Exercise description: Make an exact copy of each entry, leaving out every picture.

Input data:
::::
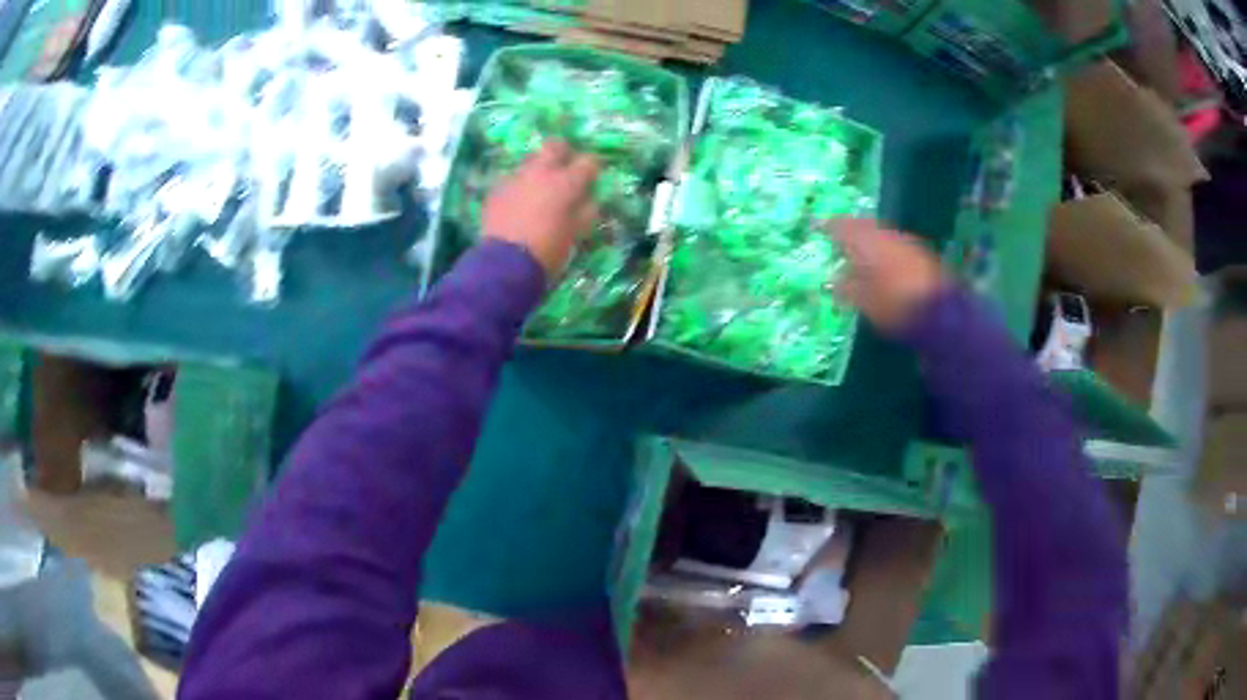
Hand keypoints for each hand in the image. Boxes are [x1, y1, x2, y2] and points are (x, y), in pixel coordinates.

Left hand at [482, 142, 599, 278]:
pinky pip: (511, 179)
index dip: (592, 168)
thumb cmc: (548, 251)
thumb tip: (590, 199)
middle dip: (563, 152)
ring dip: (538, 169)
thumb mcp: (576, 234)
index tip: (592, 177)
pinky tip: (518, 203)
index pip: (588, 162)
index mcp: (565, 183)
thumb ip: (586, 211)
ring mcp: (515, 179)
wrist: (505, 264)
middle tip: (564, 167)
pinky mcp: (495, 190)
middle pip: (554, 146)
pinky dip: (519, 186)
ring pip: (530, 161)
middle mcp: (540, 173)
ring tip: (539, 188)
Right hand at [828, 218, 948, 331]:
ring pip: (881, 235)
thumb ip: (846, 288)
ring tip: (858, 255)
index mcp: (867, 241)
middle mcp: (887, 235)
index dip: (829, 227)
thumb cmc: (896, 306)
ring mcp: (907, 243)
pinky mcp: (922, 255)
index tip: (818, 228)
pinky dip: (884, 250)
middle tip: (838, 240)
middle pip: (864, 226)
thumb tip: (832, 280)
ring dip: (868, 241)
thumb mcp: (864, 302)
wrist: (942, 313)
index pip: (842, 226)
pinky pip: (895, 245)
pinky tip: (882, 265)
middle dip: (850, 232)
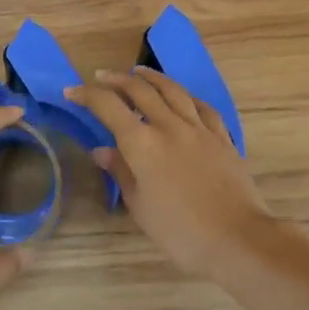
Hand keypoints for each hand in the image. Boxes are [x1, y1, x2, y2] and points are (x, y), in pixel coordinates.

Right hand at [65, 67, 278, 279]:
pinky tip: (182, 96)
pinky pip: (201, 106)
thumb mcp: (140, 206)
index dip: (87, 95)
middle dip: (116, 80)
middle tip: (101, 77)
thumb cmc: (179, 231)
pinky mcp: (221, 137)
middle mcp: (169, 126)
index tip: (72, 92)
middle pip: (140, 90)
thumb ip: (121, 172)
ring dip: (151, 77)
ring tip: (138, 72)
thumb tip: (101, 150)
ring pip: (172, 90)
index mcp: (142, 143)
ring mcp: (199, 128)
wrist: (236, 237)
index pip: (108, 107)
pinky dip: (185, 96)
::::
Solution to this problem:
Hand keypoints for each hand in the image. Boxes are [x1, y1, x2, y2] and points are (x, y), in pixel coordinates.

Left hand at [482, 142, 599, 278]:
pinky pip: (511, 179)
index dip: (592, 168)
thumb cmc: (548, 251)
thumb tip: (590, 199)
middle dip: (563, 152)
ring dip: (538, 169)
thumb mcp: (576, 234)
index tip: (592, 177)
pinky tip: (518, 203)
index pip: (588, 162)
index mcp: (565, 183)
thumb ip: (586, 211)
ring mcp: (515, 179)
wrist: (505, 264)
middle tip: (564, 167)
pinky mcp: (495, 190)
middle pip: (554, 146)
pinky dip: (519, 186)
ring pip: (530, 161)
middle mcp: (540, 173)
ring tip: (539, 188)
Right hand at [828, 218, 948, 331]:
ring pip: (881, 235)
thumb ip: (846, 288)
ring tip: (858, 255)
index mcp: (867, 241)
middle mcp: (887, 235)
index dip: (829, 227)
thumb cmc: (896, 306)
ring mcp: (907, 243)
pinky mcp: (922, 255)
index tip: (818, 228)
pinky dip: (884, 250)
middle tip: (838, 240)
middle pip: (864, 226)
thumb tip: (832, 280)
ring dip: (868, 241)
thumb mcp: (864, 302)
wrist: (942, 313)
index pip: (842, 226)
pinky pip: (895, 245)
pinky tip: (882, 265)
middle dip: (850, 232)
Hand keypoints for each hand in the image. Boxes are [x1, y1, x2, y2] and points are (x, y), in pixel coordinates.

Right hand at [65, 67, 278, 279]:
pinky tip: (182, 96)
pinky pip: (201, 106)
thumb mcp: (140, 206)
index dip: (87, 95)
middle dip: (116, 80)
middle tip: (101, 77)
thumb cmc: (179, 231)
pinky mcp: (221, 137)
middle mcp: (169, 126)
index tip: (72, 92)
middle pip: (140, 90)
thumb ip: (121, 172)
ring dip: (151, 77)
ring tip: (138, 72)
thumb tip: (101, 150)
ring pip: (172, 90)
index mcp: (142, 143)
ring mcp: (199, 128)
wrist: (236, 237)
index pip: (108, 107)
pinky dip: (185, 96)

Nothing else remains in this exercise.